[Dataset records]
.....
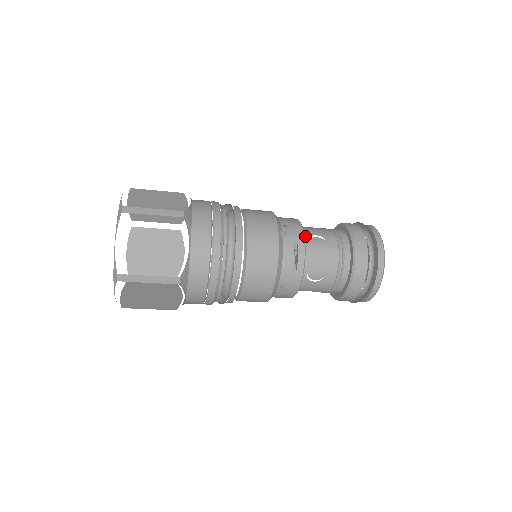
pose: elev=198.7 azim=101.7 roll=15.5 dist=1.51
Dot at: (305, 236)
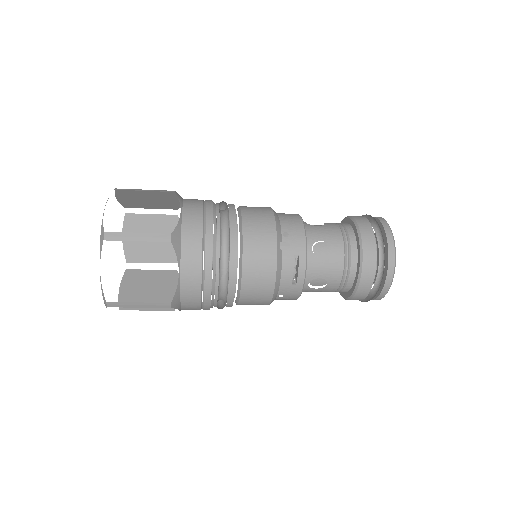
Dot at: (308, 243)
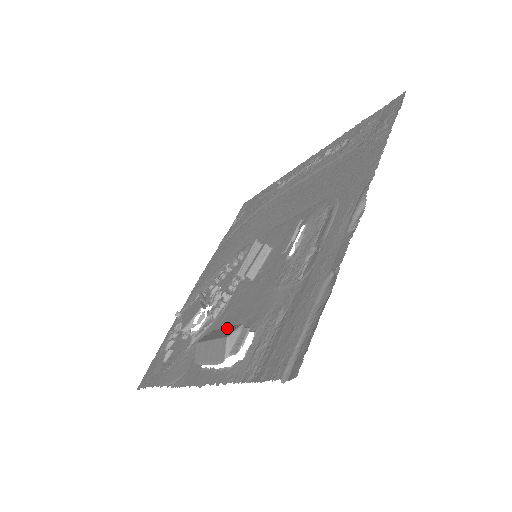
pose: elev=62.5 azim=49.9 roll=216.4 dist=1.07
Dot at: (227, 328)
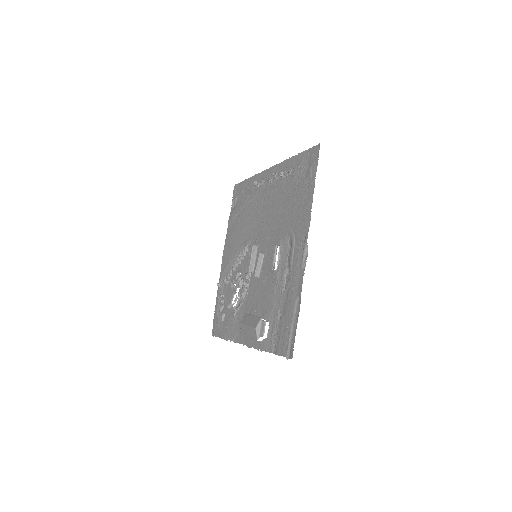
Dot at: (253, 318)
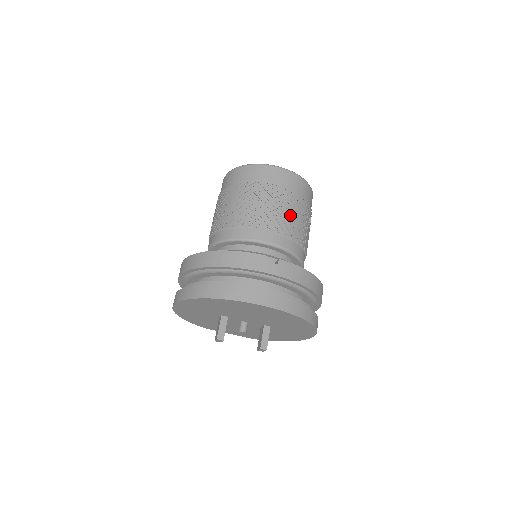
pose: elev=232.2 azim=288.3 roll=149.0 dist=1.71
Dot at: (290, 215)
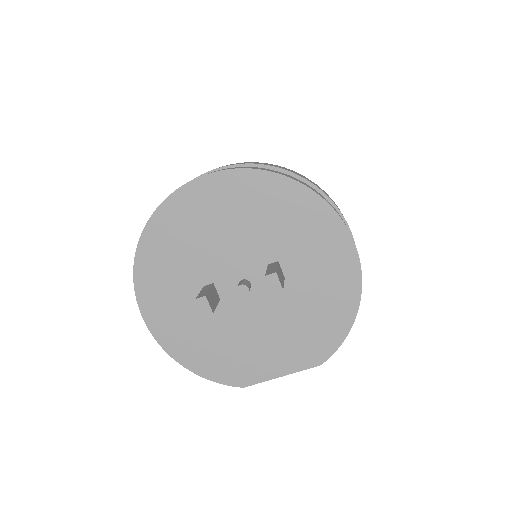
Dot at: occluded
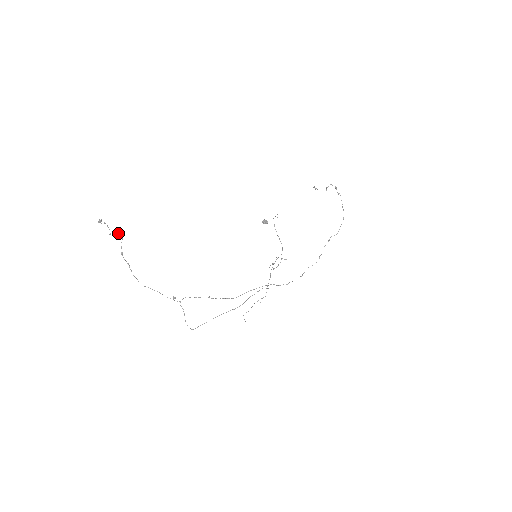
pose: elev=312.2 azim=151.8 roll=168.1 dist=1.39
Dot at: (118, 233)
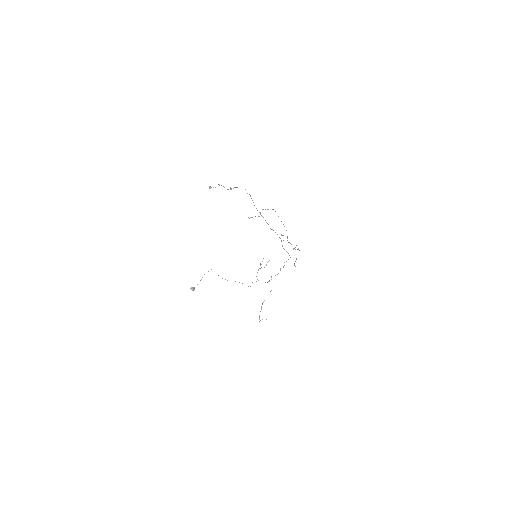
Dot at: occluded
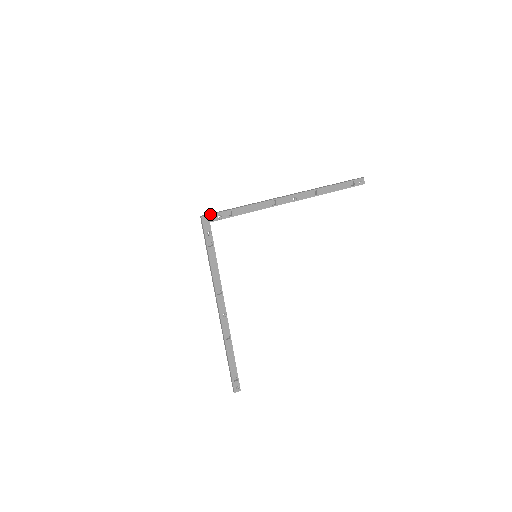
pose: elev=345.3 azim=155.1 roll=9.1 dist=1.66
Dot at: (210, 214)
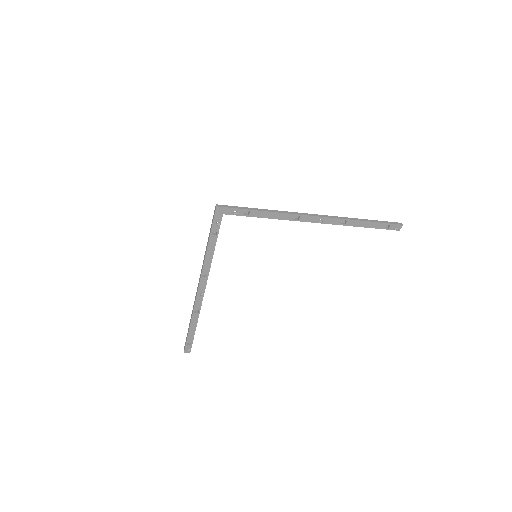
.....
* _What needs to be done_
Give the part of the listing that opens with the line containing "pose: elev=232.2 azim=288.3" and runs through the end of the listing as a Markdown table with the columns "No." and "Text", one numbered row per line. Skip blank lines and leave the pictures out.

* _Solved problem_
| No. | Text |
|---|---|
| 1 | pose: elev=232.2 azim=288.3 roll=149.0 dist=1.71 |
| 2 | Dot at: (290, 215) |
| 3 | Dot at: occluded |
| 4 | pose: elev=312.2 azim=151.8 roll=168.1 dist=1.39 |
| 5 | Dot at: (118, 233) |
| 6 | Dot at: occluded |
| 7 | pose: elev=345.3 azim=155.1 roll=9.1 dist=1.66 |
| 8 | Dot at: (210, 214) |